Activity - Please write out all of the data below exactly, without including the pictures.

--- Records for processing ---

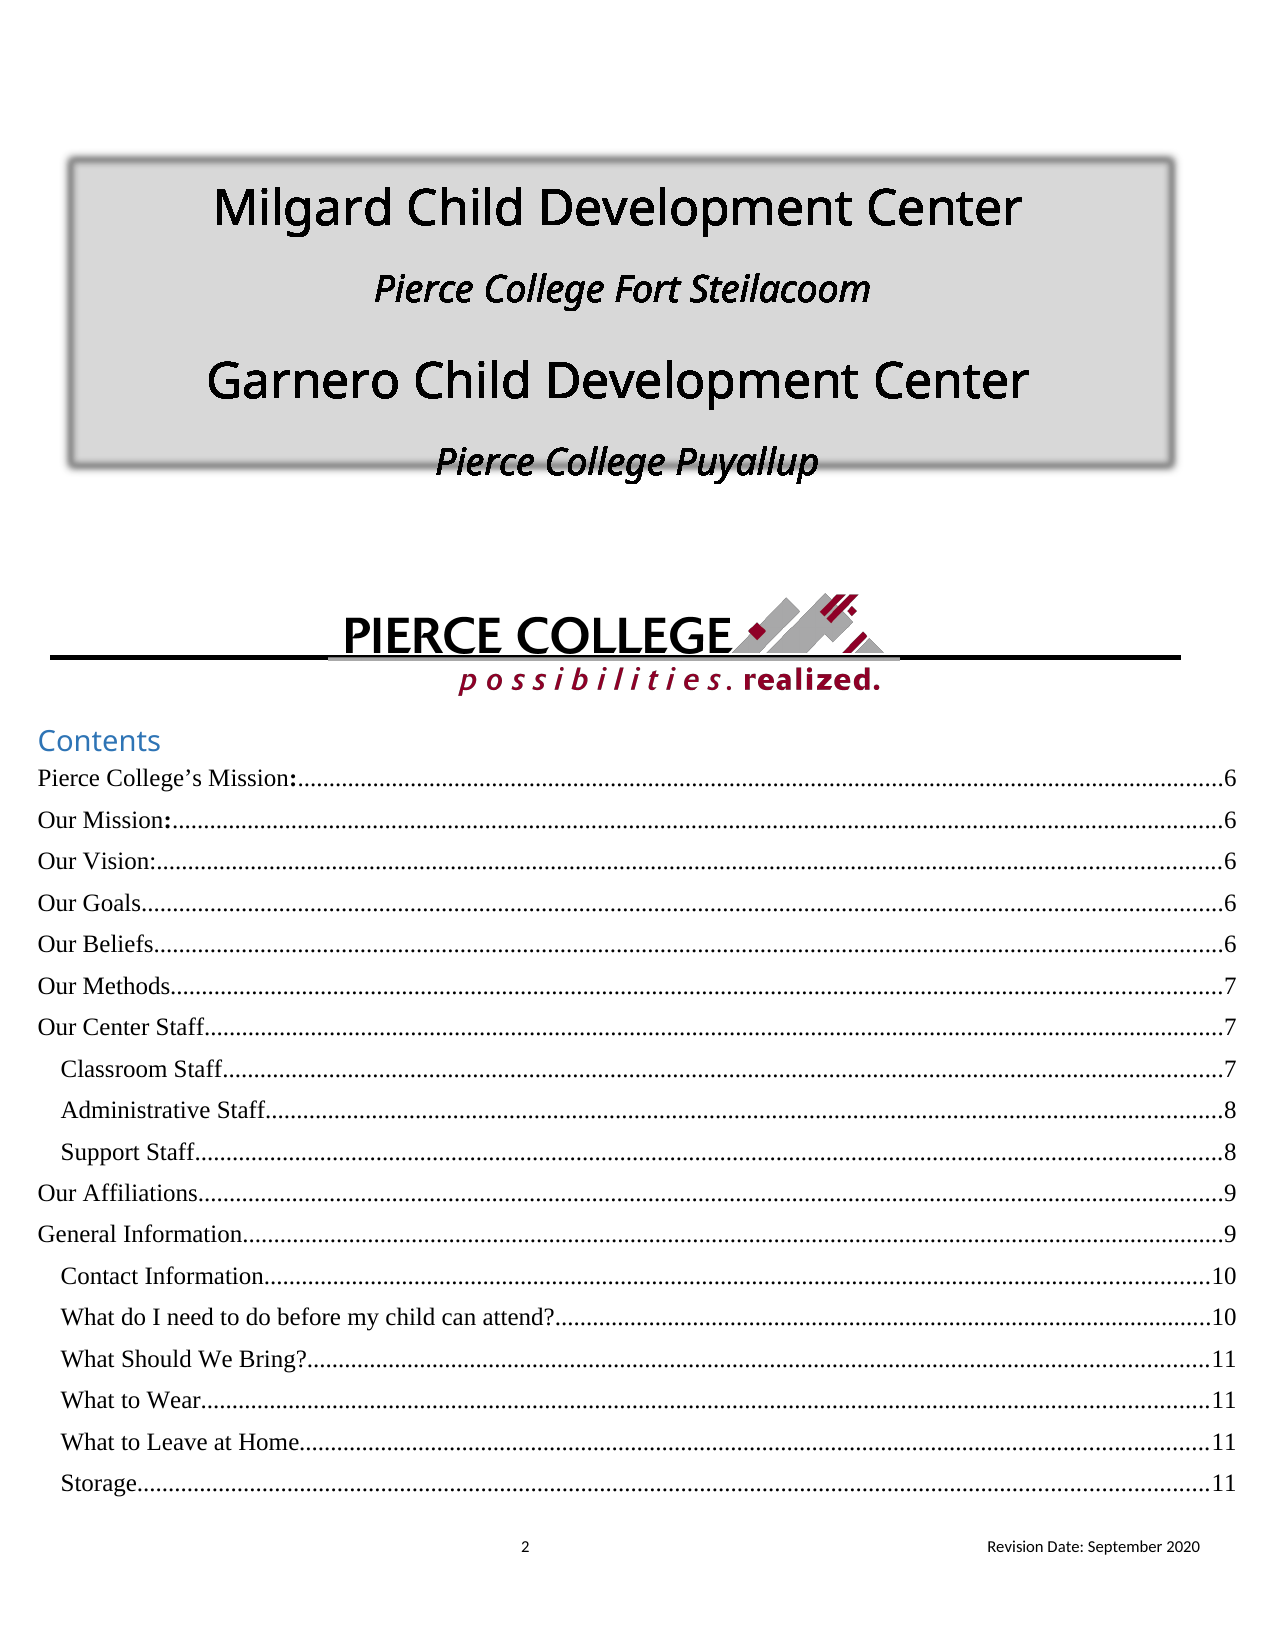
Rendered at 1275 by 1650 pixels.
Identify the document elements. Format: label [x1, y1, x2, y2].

picture [328, 593, 900, 696]
picture [803, 457, 813, 473]
picture [630, 457, 641, 473]
picture [58, 147, 1184, 478]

---

Answer area -
Rendered at 1275 by 1650 pixels.
Identify the document elements. Format: label [x1, y1, x2, y2].

picture [328, 593, 900, 696]
picture [803, 457, 813, 473]
picture [630, 457, 641, 473]
picture [58, 147, 1184, 478]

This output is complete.